= Records for processing =
Segment Open

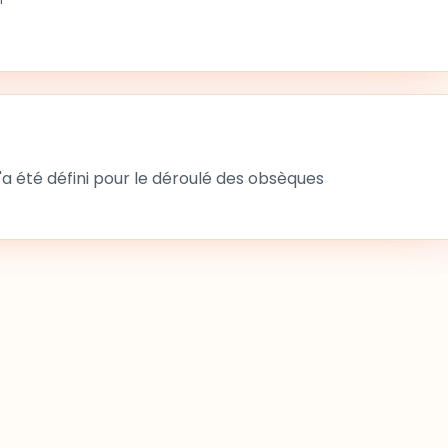
 été défini pour le déroulé des obsèques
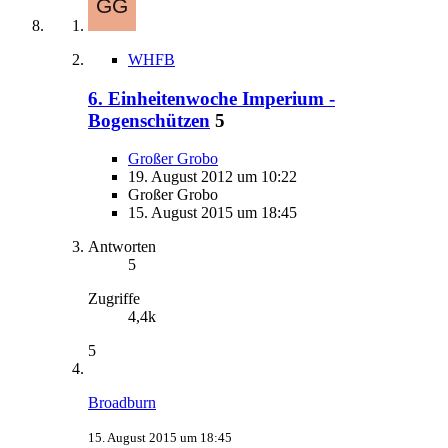
WHFB
6. Einheitenwoche Imperium -
Bogenschützen
5
Großer Grobo
19. August 2012 um 10:22
Großer Grobo
15. August 2015 um 18:45
Antworten
5
Zugriffe
4,4k
5
Broadburn
15. August 2015 um 18:45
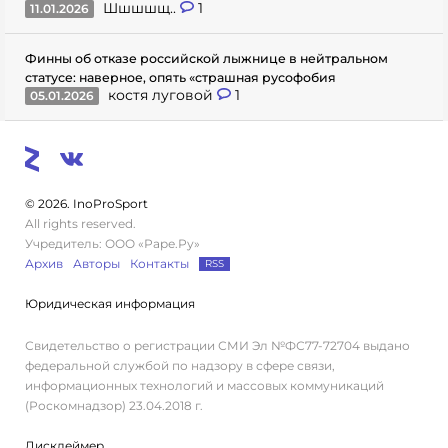
Шшшшщ..
1
11.01.2026
Финны об отказе российской лыжнице в нейтральном
статусе: наверное, опять «страшная русофобия
костя луговой
1
05.01.2026
© 2026. InoProSport
All rights reserved.
Учредитель: ООО «Раре.Ру»
Архив
Авторы
Контакты
RSS
Юридическая информация
Свидетельство о регистрации СМИ Эл №ФС77-72704 выдано
федеральной службой по надзору в сфере связи,
информационных технологий и массовых коммуникаций
(Роскомнадзор) 23.04.2018 г.
Дисклеймер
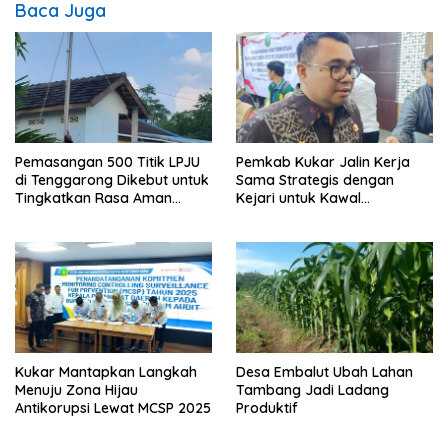
Baca Juga
Pemasangan 500 Titik LPJU
Pemkab Kukar Jalin Kerja
di Tenggarong Dikebut untuk
Sama Strategis dengan
Tingkatkan Rasa Aman
Kejari untuk Kawal
Warga
Pembangunan
Kukar Mantapkan Langkah
Desa Embalut Ubah Lahan
Menuju Zona Hijau
Tambang Jadi Ladang
Antikorupsi Lewat MCSP 2025
Produktif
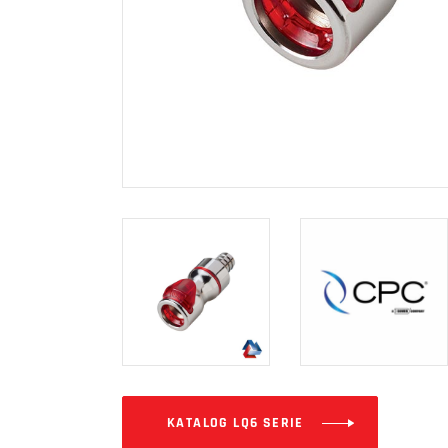
KATALOG LQ6 SERIE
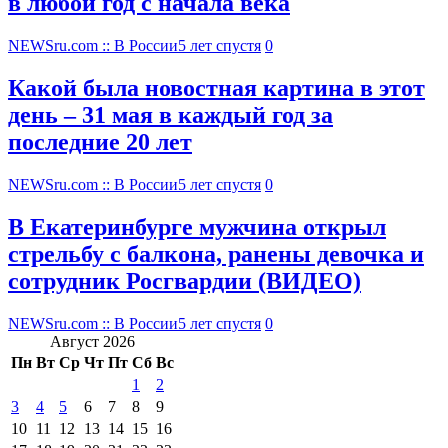
в любой год с начала века
NEWSru.com :: В России
5 лет спустя
0
Какой была новостная картина в этот
день – 31 мая в каждый год за
последние 20 лет
NEWSru.com :: В России
5 лет спустя
0
В Екатеринбурге мужчина открыл
стрельбу с балкона, ранены девочка и
сотрудник Росгвардии (ВИДЕО)
NEWSru.com :: В России
5 лет спустя
0
Август 2026
Пн
Вт
Ср
Чт
Пт
Сб
Вс
1
2
3
4
5
6
7
8
9
10
11
12
13
14
15
16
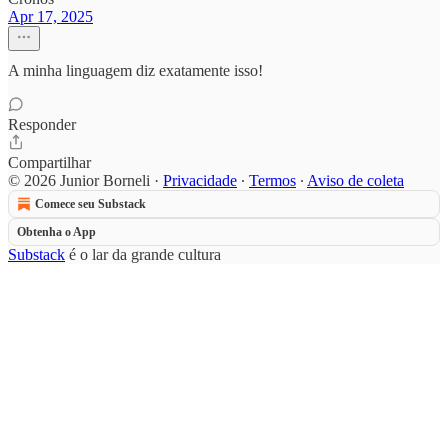
Apr 17, 2025
A minha linguagem diz exatamente isso!
Responder
Compartilhar
© 2026 Junior Borneli
·
Privacidade
∙
Termos
∙
Aviso de coleta
Comece seu Substack
Obtenha o App
Substack
é o lar da grande cultura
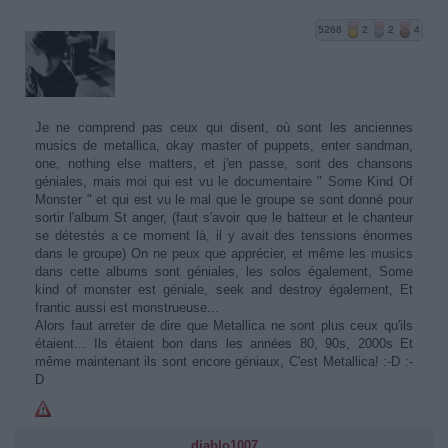
5268
2
2
4
Je ne comprend pas ceux qui disent, où sont les anciennes
musics de metallica, okay master of puppets, enter sandman,
one, nothing else matters, et j'en passe, sont des chansons
géniales, mais moi qui est vu le documentaire " Some Kind Of
Monster " et qui est vu le mal que le groupe se sont donné pour
sortir l'album St anger, (faut s'avoir que le batteur et le chanteur
se détestés a ce moment là, il y avait des tenssions énormes
dans le groupe) On ne peux que apprécier, et même les musics
dans cette albums sont géniales, les solos également, Some
kind of monster est géniale, seek and destroy également, Et
frantic aussi est monstrueuse...
Alors faut arreter de dire que Metallica ne sont plus ceux qu'ils
étaient... Ils étaient bon dans les années 80, 90s, 2000s Et
même maintenant ils sont encore géniaux, C'est Metallica! :-D :-
D
diablo1007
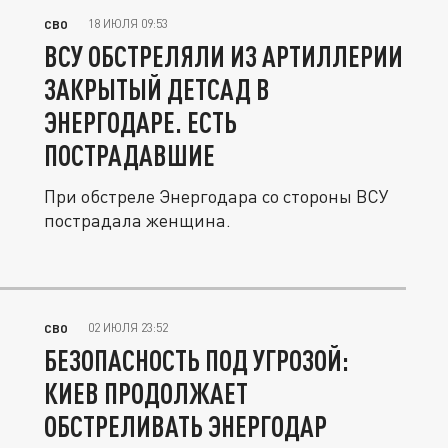
18 ИЮЛЯ 09:53
СВО
ВСУ ОБСТРЕЛЯЛИ ИЗ АРТИЛЛЕРИИ
ЗАКРЫТЫЙ ДЕТСАД В
ЭНЕРГОДАРЕ. ЕСТЬ
ПОСТРАДАВШИЕ
При обстреле Энергодара со стороны ВСУ
пострадала женщина.
02 ИЮЛЯ 23:52
СВО
БЕЗОПАСНОСТЬ ПОД УГРОЗОЙ:
КИЕВ ПРОДОЛЖАЕТ
ОБСТРЕЛИВАТЬ ЭНЕРГОДАР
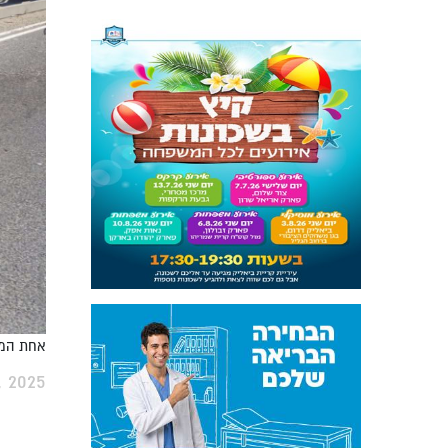
אחת המכוניות שנפגע
 2025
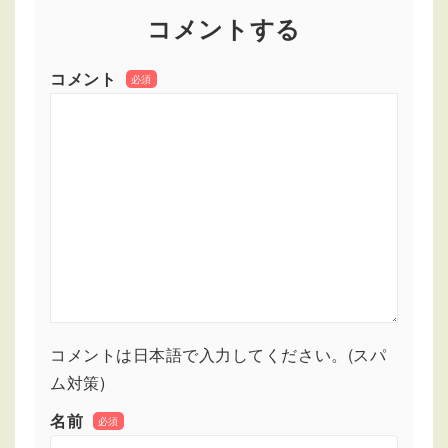
コメントする
コメント
必須
コメントは日本語で入力してください。(スパ
ム対策)
名前
必須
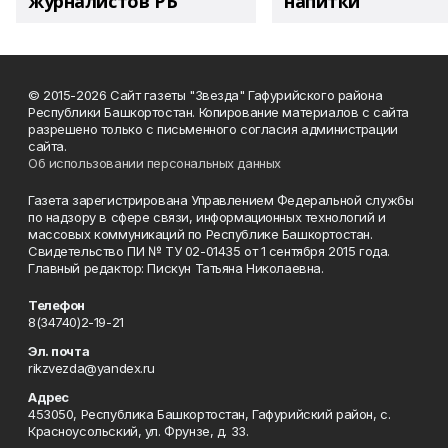
журналистов РБ
напитки"
© 2015-2026 Сайт газеты "Звезда" Гафурийского района
Республики Башкортостан. Копирование материалов с сайта
разрешено только с письменного согласия администрации
сайта.
Об использовании персональных данных
Газета зарегистрирована Управлением Федеральной службы
по надзору в сфере связи, информационных технологий и
массовых коммуникаций по Республике Башкортостан.
Свидетельство ПИ № ТУ 02-01435 от 1 сентября 2015 года.
Главный редактор: Пискун Татьяна Николаевна.
Телефон
8(34740)2-19-21
Эл. почта
rikzvezda@yandex.ru
Адрес
453050, Республика Башкортостан, Гафурийский район, с.
Красноусольский, ул. Фрунзе, д. 33.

Segment Closed

= How to complete this task =
Extract the lines from the start of the records through the line containing "KATALOG LQ6 SERIE", inclusive, and reproduce them verbatim. Omit the picture lines.

= Reply to the task =
 été défini pour le déroulé des obsèques
WHFB
6. Einheitenwoche Imperium -
Bogenschützen
5
Großer Grobo
19. August 2012 um 10:22
Großer Grobo
15. August 2015 um 18:45
Antworten
5
Zugriffe
4,4k
5
Broadburn
15. August 2015 um 18:45
Шшшшщ..
1
11.01.2026
Финны об отказе российской лыжнице в нейтральном
статусе: наверное, опять «страшная русофобия
костя луговой
1
05.01.2026
© 2026. InoProSport
All rights reserved.
Учредитель: ООО «Раре.Ру»
Архив
Авторы
Контакты
RSS
Юридическая информация
Свидетельство о регистрации СМИ Эл №ФС77-72704 выдано
федеральной службой по надзору в сфере связи,
информационных технологий и массовых коммуникаций
(Роскомнадзор) 23.04.2018 г.
Дисклеймер
Baca Juga
Pemasangan 500 Titik LPJU
Pemkab Kukar Jalin Kerja
di Tenggarong Dikebut untuk
Sama Strategis dengan
Tingkatkan Rasa Aman
Kejari untuk Kawal
Warga
Pembangunan
Kukar Mantapkan Langkah
Desa Embalut Ubah Lahan
Menuju Zona Hijau
Tambang Jadi Ladang
Antikorupsi Lewat MCSP 2025
Produktif
KATALOG LQ6 SERIE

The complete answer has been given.